Tuesday had been good to the Los Angeles Dodgers. They had ensured they would not lose every game the rest of the season. They clinched a playoff spot.

Friedman’s job is pretty much done for the season. As the Dodgers’ president of baseball operations, his primary role is to assemble a championship roster. For the first time in his three years with the Dodgers, he went all in, surrendering a top prospect to acquire Yu Darvish.

Game 1 goes to Clayton Kershaw, of course.

Game 2 is supposed to go to Darvish, but his September had not been auspicious. So Friedman and the Dodgers breathed an ample sigh of relief Wednesday, when Darvish worked seven shutout innings in a 4-1 victory over the San Francisco Giants.

The Dodgers had six hits, all for extra bases. Cody Bellinger homered, tripled and drove in three runs. The pitching tag team – Darvish to Brandon Morrow to rookie Walker Buehler – might represent the best arms they can throw without using Kershaw or Kenley Jansen.

Darvish, like Kershaw, is allowed to pitch deep into games. For the second time in his six weeks with the Dodgers, Darvish completed seven innings.

That is not depth the Dodgers will expect of their other projected playoff starters. Rich Hill has thrown more than 100 pitches twice this season. Alex Wood has not hit 100 at all this season.

In his previous 7 1/3 innings, Darvish had given up 10 runs and 13 hits.

In his seven innings Wednesday, Darvish gave up no runs and three hits, all singles. He faced one batter over the minimum, in part because the Giants ran themselves into two double plays. He walked none, struck out five and got seven outs on ground balls.

There were plenty of other interesting sights and sounds, including the sound of Bellinger’s home run splashing into McCovey Cove.

Bellinger now has 37 home runs, one shy of tying Wally Berger and Frank Robinson for the National League rookie record.

Berger never hit that many again. Robinson hit as many as 49, won two MVP awards and earned a spot in the Hall of Fame.

The Dodgers, intent on extending their winning streak to two games after losing 11, struck quickly. With two out in the first inning, Bellinger tripled home Corey Seager, who had been hit by a pitch.

Next up: Logan Forsythe, who is batting .303 against left-handers and .190 against right-handers.

On the mound: Matt Moore, a left-hander with a 5.39 earned-run average.

Forsythe doubled home Bellinger, and the Dodgers had a 2-0 lead five batters into the game.

In the bottom of the first inning, the Giants ran into a 1-6-5-4 double play. In the second, they let a pop fly drop, and their third baseman threw one ball away and dropped another. In the fourth, their catcher could not catch a third strike.

But the Dodgers did not score again until the fifth inning, when Bellinger homered.

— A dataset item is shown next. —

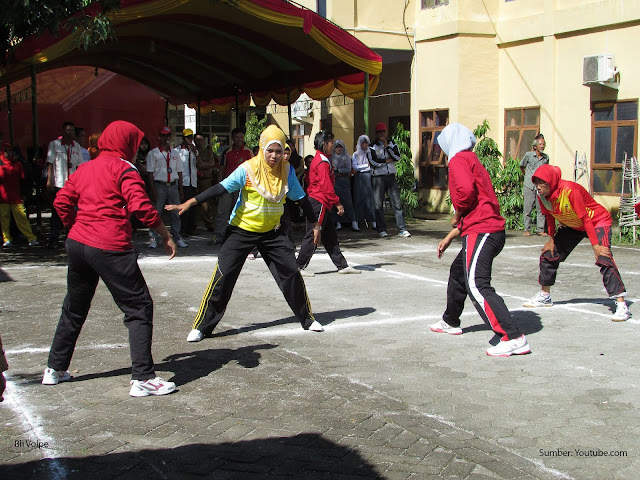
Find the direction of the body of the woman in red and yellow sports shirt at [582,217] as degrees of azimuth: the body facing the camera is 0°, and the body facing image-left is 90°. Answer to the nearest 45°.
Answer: approximately 45°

Bellinger, who spotted the rest of the league three weeks, ranks second in the league in home runs. He has driven in 86 runs.

The Dodgers, for so long the team assumed to be the one that would finish with the best record in the major leagues, lead the Cleveland Indians by four games for that distinction. To the winner goes home-field advantage throughout the postseason.

“Our goal, first and foremost, is to win the division,” Friedman said.

Once the Dodgers do that – their magic number is seven – would Friedman opt for playing hard to try to secure the best record, or easing up to rest batters and line up pitchers for the playoffs?

“I don’t have a philosophy on how to handle the last two weeks of the season,” he said.

But, with four off days before Game 1 and additional off days scattered through the postseason schedule, Friedman said there would be such a thing as too much rest.

“I don’t anticipate aggressive resting of guys,” he said.